I'm not going to talk about the onsurge of "realistic" shooters we have now, because they don't know what realistic means. Operation flashpoint, or ArmA II are realistic shooters. These "war" shooters do not put realism above fun, they are designed in the sense of a basic war-movie sort of way. What I mean is that everyone playing would know what a grenade is, what a machine-gun is, what a shotgun is, without it having to be explained to them that it's some sort of alien technology that works in a creative interesting way (see: Shrinker/Expander, Duke Nukem 3D).
That said, art style is sometimes enough for a game to be unrealistic, which is in this industry, "unique", such as Mirror's Edge (Which I loved), Borderlands, and Team Fortress 2. That said, sometimes it isn't.

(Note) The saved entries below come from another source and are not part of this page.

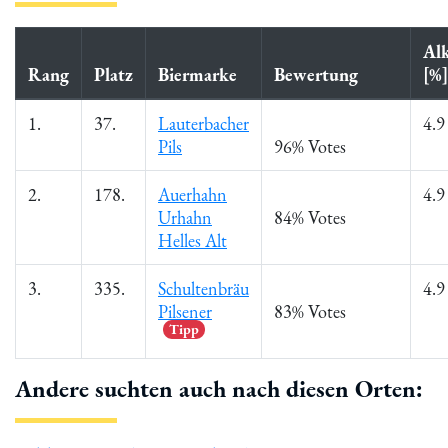
Al
Rang
Platz
Biermarke
Bewertung
[%]
1.
37.
Lauterbacher
4.9
Pils
96% Votes
2.
178.
Auerhahn
4.9
Urhahn
84% Votes
Helles Alt
3.
335.
Schultenbräu
4.9
Pilsener
83% Votes
Tipp
Andere suchten auch nach diesen Orten: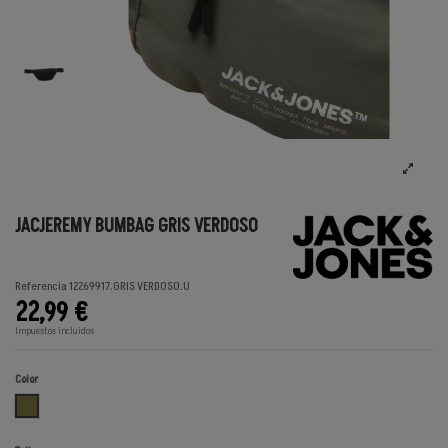
JACJEREMY BUMBAG GRIS VERDOSO
Referencia
12269917.GRIS VERDOSO.U
22,99 €
Impuestos incluidos
Color
GRIS VERDOSO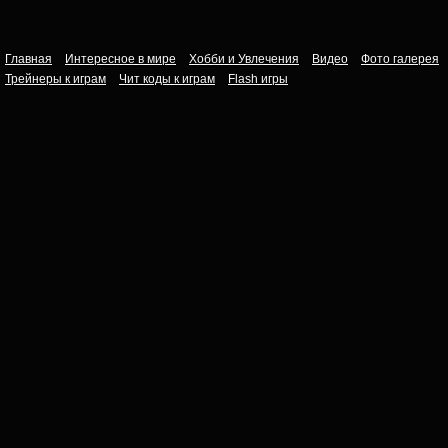
Главная
Интересное в мире
Хобби и Увлечения
Видео
Фото галерея
Трейнеры к играм
Чит коды к играм
Flash игры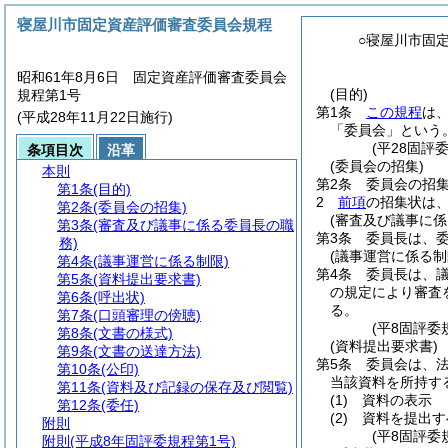
寝屋川市固定資産評価審査委員会規程
○寝屋川市固
昭和61年8月6日 固定資産評価審査委員会
(目的)
規程第1号
第1条
この規程
は
(平成28年11月22日施行)
「委員会」という。
(平28固評
条項目次
沿革
(委員会の招集)
本則
第2条
委員会の招
第1条
(目的)
2
前項
の招集状は
第2条
(委員会の招集)
(審査及び議事に係
第3条
(審査及び議事に係る委員長の職
第3条
委員長は、
務)
(議事運営に係る制
第4条
(議事運営に係る制限)
第4条
委員長は、
第5条
(資料提出要求書)
の規定により審査
第6条
(呼出状)
る。
第7条
(口頭審理の傍聴)
(平8固評委
第8条
(文書の様式)
(資料提出要求書)
第9条
(文書の送達方法)
第5条
委員会は、法
第10条
(公印)
当該資料を所持す
第11条
(資料及び記録の保存及び閲覧)
(1)
資料の表示
第12条
(委任)
(2)
資料を提出す
附則
(平8固評委
附則
(平成8年固評委規程第1号)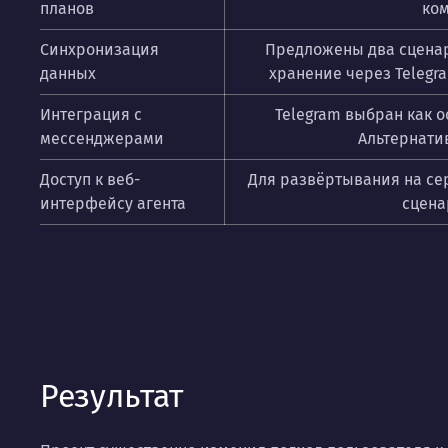
планов
ком
Синхронизация
Предложены два сценари
данных
хранение через Telegra
Интеграция с
Telegram выбран как о
мессенджерами
Альтернати
Доступ к веб-
Для развёртывания на се
интерфейсу агента
сцена
Результат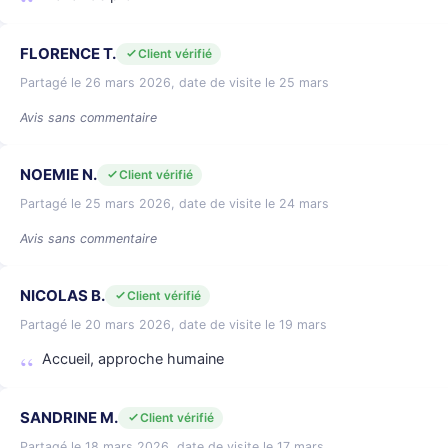
FLORENCE T.
Client vérifié
Partagé le 26 mars 2026, date de visite le 25 mars
Avis sans commentaire
NOEMIE N.
Client vérifié
Partagé le 25 mars 2026, date de visite le 24 mars
Avis sans commentaire
NICOLAS B.
Client vérifié
Partagé le 20 mars 2026, date de visite le 19 mars
Accueil, approche humaine
SANDRINE M.
Client vérifié
Partagé le 18 mars 2026, date de visite le 17 mars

XIII, a console shooter which I thoroughly enjoyed, actually had an intrigue-filled plot about a presidential assassination, but it flew under the radar and ended up being unacknowledged.
So it has set a new standard of slower-paced FPS games with an emphasis on multiplayer and simplicity, predictable AI, no secret areas, linear levels, point A to point B gameplay, and has jaded the new generation of gamers with ideas of "fun over realism."
If Halo is the FPS that people are measuring new FPS games against, then I don't even know what to say. It has nothing special - other games that came BEFORE it have done the Sci-Fi one-man-vs-aliens better. Other games have done the "battlesuit" idea better (especially, say, Terra Nova: Strike Force Centauri). It'd be a pity if games that came out AFTER it don't compare with it.
The only unique thing that it could have is that it has, subjectively, a good "blend" of what people like when it comes to simple storylines, defend levels, escort levels, vehicle sections, etc. and people haven't seen it before they had played Halo and remember it as their first FPS.